Pagoudis not a Party
As a result, Karofsky wrote, each of Pagoudis’ claims must be dismissed because he wasn’t a party to the final contract and didn’t buy the property.
While Pagoudis signed the contract, Justice Karofsky explained that he did so either as an agent of Sead or assigned his rights in the contract to Sead before the purchase closed, because it was Sead that took title from the Keidls.
Sead’s Claims Survive
Sead’s allegations met each element of the breach of contract claim and its misrepresentation claims, Karofsky explained, because it was Sead that the Keidls made the contract with.
The circuit court erred by concluding that Sead lacked standing because it no longer held title to the property – current or continual possession was not an element of any of the claims included in the plaintiffs’ complaint, Justice Karofsky pointed out.
“The question is whether Sead LLC suffered damages before transferring the property,” Karofsky wrote.
Kearns not a Party
Justice Karofsky concluded that both Kearns’ breach of contract claim and its misrepresentation claims must be dismissed, because: 1) it was not a party to the contract with the Keidls; and 2) the complaint didn’t allege that the Keidls made any representations to Kearns.
Ziegler Concurrence: Admissions Determinative
In her concurrence, Justice Ziegler pointed out the supreme court would usually construe the pleading in a light most favorable to the non-moving party.
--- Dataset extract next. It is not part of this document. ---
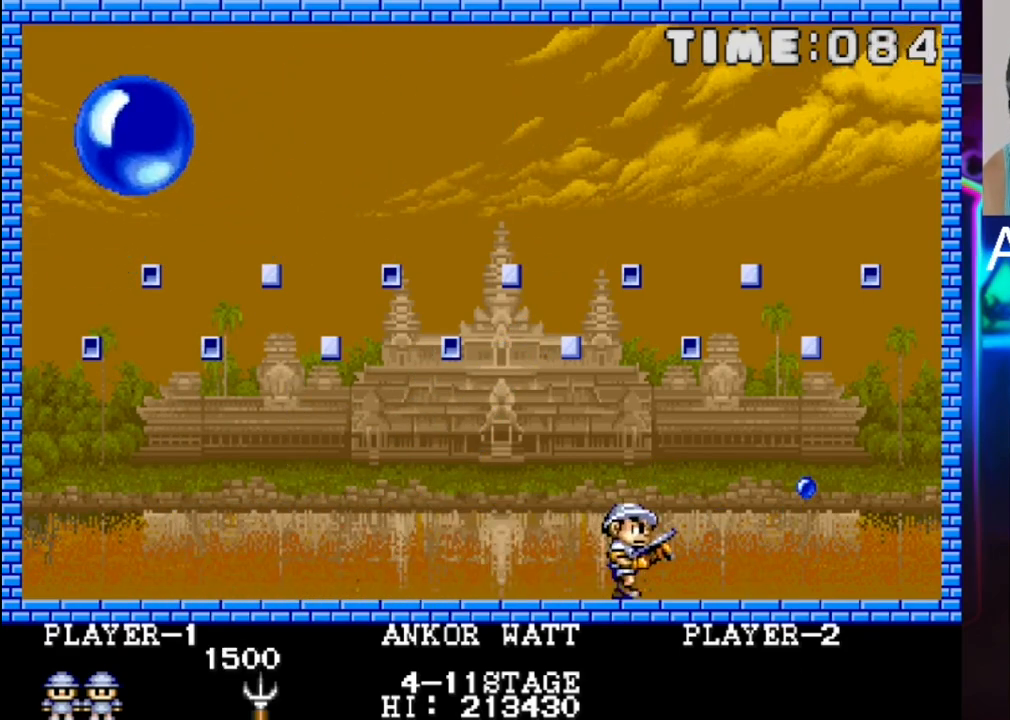
{"buttons": ["DPAD_RIGHT"], "events": []}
Such an approach, she explained, could allow a conclusion that the pleadings sufficiently alleged that Pagoudis initially purchased the property in his personal capacity.
However, Justice Ziegler wrote, “Counsel’s admissions demonstrate that Pagoudis only ever acted through his LLC, never in his personal capacity.”
Roggensack Concurrence/Dissent: Allow Claims to Proceed
Justice Roggensack agreed that Sead’s claims must be dismissed for failure to state a claim.
But she argued that the misrepresentation and false advertising claims made by Pagoudis and Kearns should be allowed, so those parties could develop facts relevant to the claim.
Roggensack also argued that the majority ignored the fact that misrepresentation and false advertising claims sounded in tort and were therefore assignable by Pagoudis to either or both of the LLCs.
“Here, an ‘assignment’ from Pagoudis is not in the record, so we do not know if there is a document that sets the terms of the assignment,” Roggensack wrote.
R.G. Bradley Concurrence/Dissent: Statute ‘Castrated’
In her dissent, Justice R.G. Bradley argued that the supreme court over a series of cases had “castrated” the plain meaning of section 100.18(1).
The statute prohibits fraudulent real estate-related representations “to the public.” However, R.G. Bradley explained, the supreme court has held that a statement made to a single person fell within the ambit of section 100.18.
She argued that the majority erred by holding that the Keidls had made a representation to the public by making representations to Sead.
“The plain statutory language does not extend to representations made solely to the buyer during a private real estate transaction,” R.G. Bradley wrote.